- Directed by: Casey Walker
- Written by: Adrian Murray; Marcus Sullivan;
- Produced by: Casey Walker; Karen Harnisch;
- Starring: Ian Ho Emma Ho Ess Hödlmoser
- Cinematography: Bryn McCashin
- Edited by: Simon Thede
- Music by: Blitz//Berlin
- Production companies: Cave Painting Pictures; Film Forge;
- Distributed by: VVS Films
- Release date: July 23, 2026 (Fantasia);
- Running time: 97 minutes
- Country: Canada
- Language: English

= Home Bodies =

2026 Canadian horror film

Home Bodies is a 2026 Canadian science fiction horror film directed by Casey Walker. The film stars Emma Ho and Ian Ho as Red and Blue, young pre-teen twins who have been raised in total isolation in an automated house, whose lives are unexpectedly disrupted by the arrival of a mysterious outsider (Ess Hödlmoser).

The cast also includes Walker as Papa, the voice of the smart home.

==Production==
The screenplay was written by Adrian Murray and Marcus Sullivan.

The film was shot in December 2025 and January 2026, in Hamilton, Ontario.

==Release==
It premiered on July 23, 2026, at the 30th Fantasia International Film Festival.

==Critical response==
Joe Lipsett of Bloody Disgusting wrote that "If there is a weakness to Home Bodies, it is that screenwriters Adrian Murray and Marcus Sullivan establish the world of the film and its corresponding rules in such a way that it is relatively easy to anticipate where the narrative will go. In many ways, the film feels like a parable: a dystopian recreation of the Garden of Eden (with a brother/sister pair filling in for Adam and Eve) or a tweaked version of Cain and Abel. The fact that Pal’s introduction is swiftly followed by violence, distrust, and anarchy is wholly anticipated, though that doesn’t necessarily detract from the overall enjoyment of the film. It feels akin to an episode of The Twilight Zone or Black Mirror.
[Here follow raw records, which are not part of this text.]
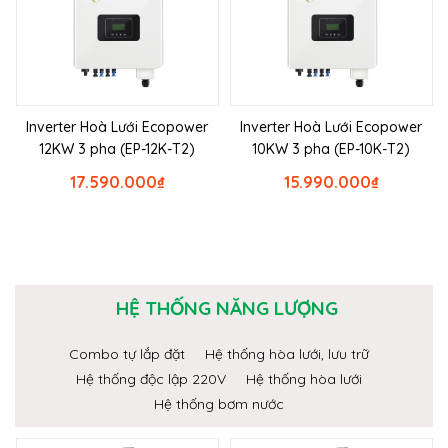
Inverter Hoà Lưới Ecopower
Inverter Hoà Lưới Ecopower
12KW 3 pha (EP-12K-T2)
10KW 3 pha (EP-10K-T2)
17.590.000
₫
15.990.000
₫
HỆ THỐNG NĂNG LƯỢNG
Combo tự lắp đặt
Hệ thống hòa lưới, lưu trữ
Hệ thống độc lập 220V
Hệ thống hòa lưới
Hệ thống bơm nước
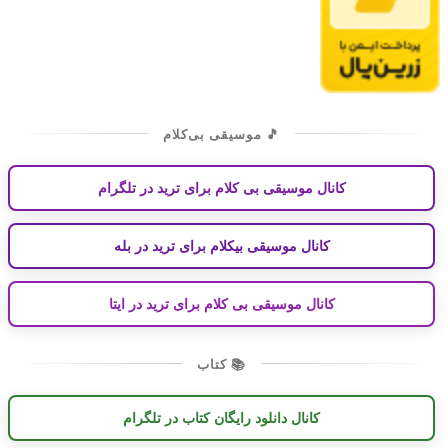
🎵 موسیقی بی‌کلام
کانال موسیقی بی کلام برای ترید در تلگرام
کانال موسیقی بیکلام برای ترید در بله
کانال موسیقی بی کلام برای ترید در ایتا
📚 کتاب
کانال دانلود رایگان کتاب در تلگرام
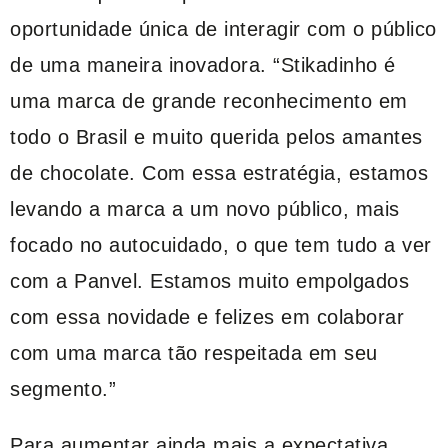
oportunidade única de interagir com o público
de uma maneira inovadora. “Stikadinho é
uma marca de grande reconhecimento em
todo o Brasil e muito querida pelos amantes
de chocolate. Com essa estratégia, estamos
levando a marca a um novo público, mais
focado no autocuidado, o que tem tudo a ver
com a Panvel. Estamos muito empolgados
com essa novidade e felizes em colaborar
com uma marca tão respeitada em seu
segmento.”
Para aumentar ainda mais a expectativa,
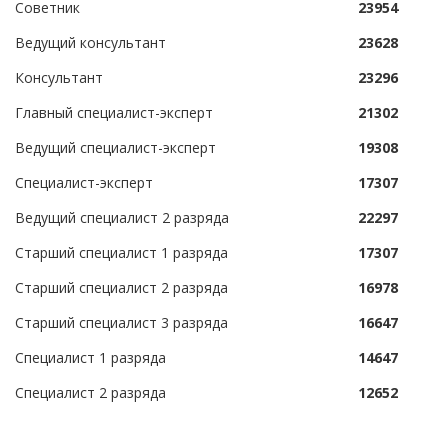
Советник
23954
Ведущий консультант
23628
Консультант
23296
Главный специалист-эксперт
21302
Ведущий специалист-эксперт
19308
Специалист-эксперт
17307
Ведущий специалист 2 разряда
22297
Старший специалист 1 разряда
17307
Старший специалист 2 разряда
16978
Старший специалист 3 разряда
16647
Специалист 1 разряда
14647
Специалист 2 разряда
12652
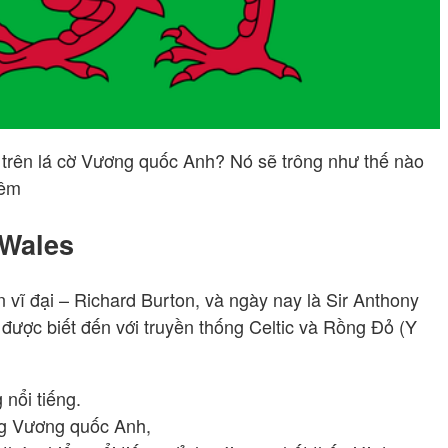
 trên lá cờ Vương quốc Anh? Nó sẽ trông như thế nào
hêm
 Wales
 vĩ đại – Richard Burton, và ngày nay là Sir Anthony
được biết đến với truyền thống Celtic và Rồng Đỏ (Y
 nổi tiếng.
g Vương quốc Anh,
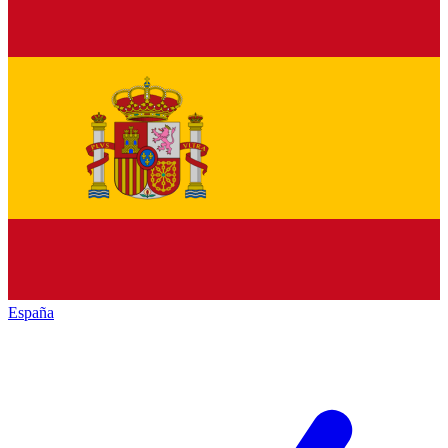
España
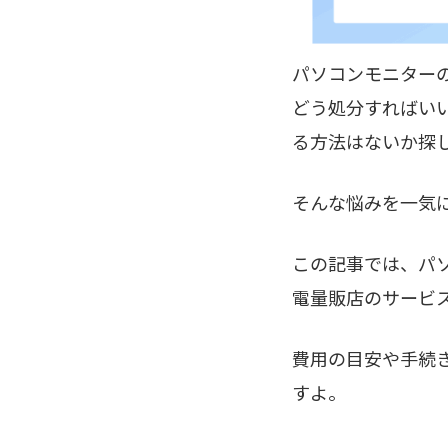
パソコンモニター
どう処分すればい
る方法はないか探
そんな悩みを一気
この記事では、パ
電量販店のサービ
費用の目安や手続
すよ。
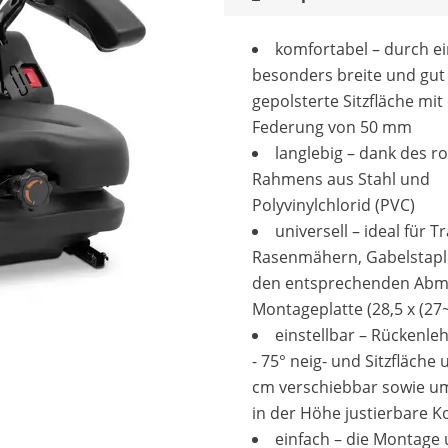
komfortabel – durch e
besonders breite und gut
gepolsterte Sitzfläche mit
Federung von 50 mm
langlebig – dank des r
Rahmens aus Stahl und
Polyvinylchlorid (PVC)
universell – ideal für T
Rasenmähern, Gabelstaple
den entsprechenden Abm
Montageplatte (28,5 x (27
einstellbar – Rückenle
- 75° neig- und Sitzfläche
cm verschiebbar sowie 
in der Höhe justierbare K
einfach – die Montage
For Film Obsessive, Michael Fairbanks wrote that "That lack of satisfaction is indicative of Home Bodies as a whole. After the first act sets up all of these intriguing possibilities, the film evolves into little more than a long game of hide and seek. Red and Blue meander their way through the same argument multiple times and get so hung up on Pal that they never really shift into escape mode. Home Bodies would’ve been far more fun as a prison escape picture in which Red, Blue, and Pal come together to outsmart Papa and figure out what lies beyond their cage. Instead, they show relatively little agency and only start to get under the surface when the film has only a precious few minutes remaining. Once we do find out what’s happening, it’s so absurdly dystopian that it almost feels lazy. Casey Walker clearly didn’t want to risk a more elaborate film, so he defaults to making our characters’ circumstances impossible to overcome."